After a jail break, we are located in a car escaping from the Indiana(I think it's indiana) state penitentary. Mr Depp has a problem facing him. Sitting next to him is a man who set off the alarm and caused a firefight at the front gate of the prison, resulting in the death of one of the other criminals running away. The Pirates of the Carribean Depp would forgive him, realising that all men deserve a second chance, and he'll probably save them all in the end. This Depp hits him twice in the face and throws him out of the car.
We obviously haven't seen this Depp onscreen before. While he's obviously been in touch with his dark side, those have mostly been in the gothic worlds of Tim Burton. Here he's much more introverted, he's always closed off to the audience. Here, he's not overacting.
This movie is a firestarter. In a summer that brought us Transformers 2 and GI Joe, this is a unique film that would stand out even among the arthouse months of sep/oct/etc. Long shots, close ups, all unconventional.
This was expected. But everyone seems to have reacted copmpletely different from each other on this movie. For every person who claims that the last third ruins the movie, there seems to be another person who believes it redeems the movie. Everybody's got a perspective on Public Enemies.
The main problem with Public Enemies is that it doesn't seem to be anything anybody wants it to be. It's not heat in the depression. Mann does not focus on the cat and mouse chase between Dillinger and Melvin Purvis(Christian Bale), but more the lives of each men at that time. Sometimes Mann uses Long, still shots that feel like they came out of Ran, but then he'll use shaky, digital close ups. The style is at odds with itself.

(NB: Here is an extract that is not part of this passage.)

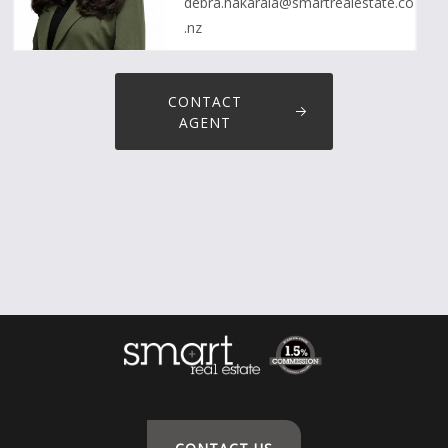
debra.hakaraia@smartrealestate.co
.nz
CONTACT
AGENT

It's a shame, because the style is fantastic. Mann's choice to shoot on digital allows the movie to put you straight into this world of 1930's Chicago. However, the period doesn't mean a thing to Mann. He doesn't seem to care about the period, what's going around Dillinger and Purvis, but just about them. I think that's smart, as the material covered in the book Public Enemies is too broad for one movie, but this also leaves out a lot of fascinating material to work with, another reason people have reacted less kindly to Public Enemies.
One of the moments sticks out for me. Not the long shootout in the mountain retreat(although that is great) but it comes when Dillinger is caught again, if only for a short while. He has to be extradited to Indiana(I think it's Indiana). Mann then gives us one of the most suprisingly beautiful montages in cinema history, I think. The cinematography is at it's best, the shots are absolutely breathtaking.
Verdict: While nobody's going to leave Public Enemies hating it, it did seem a massive dissapointment. Me? Well, I liked it more then everyone else.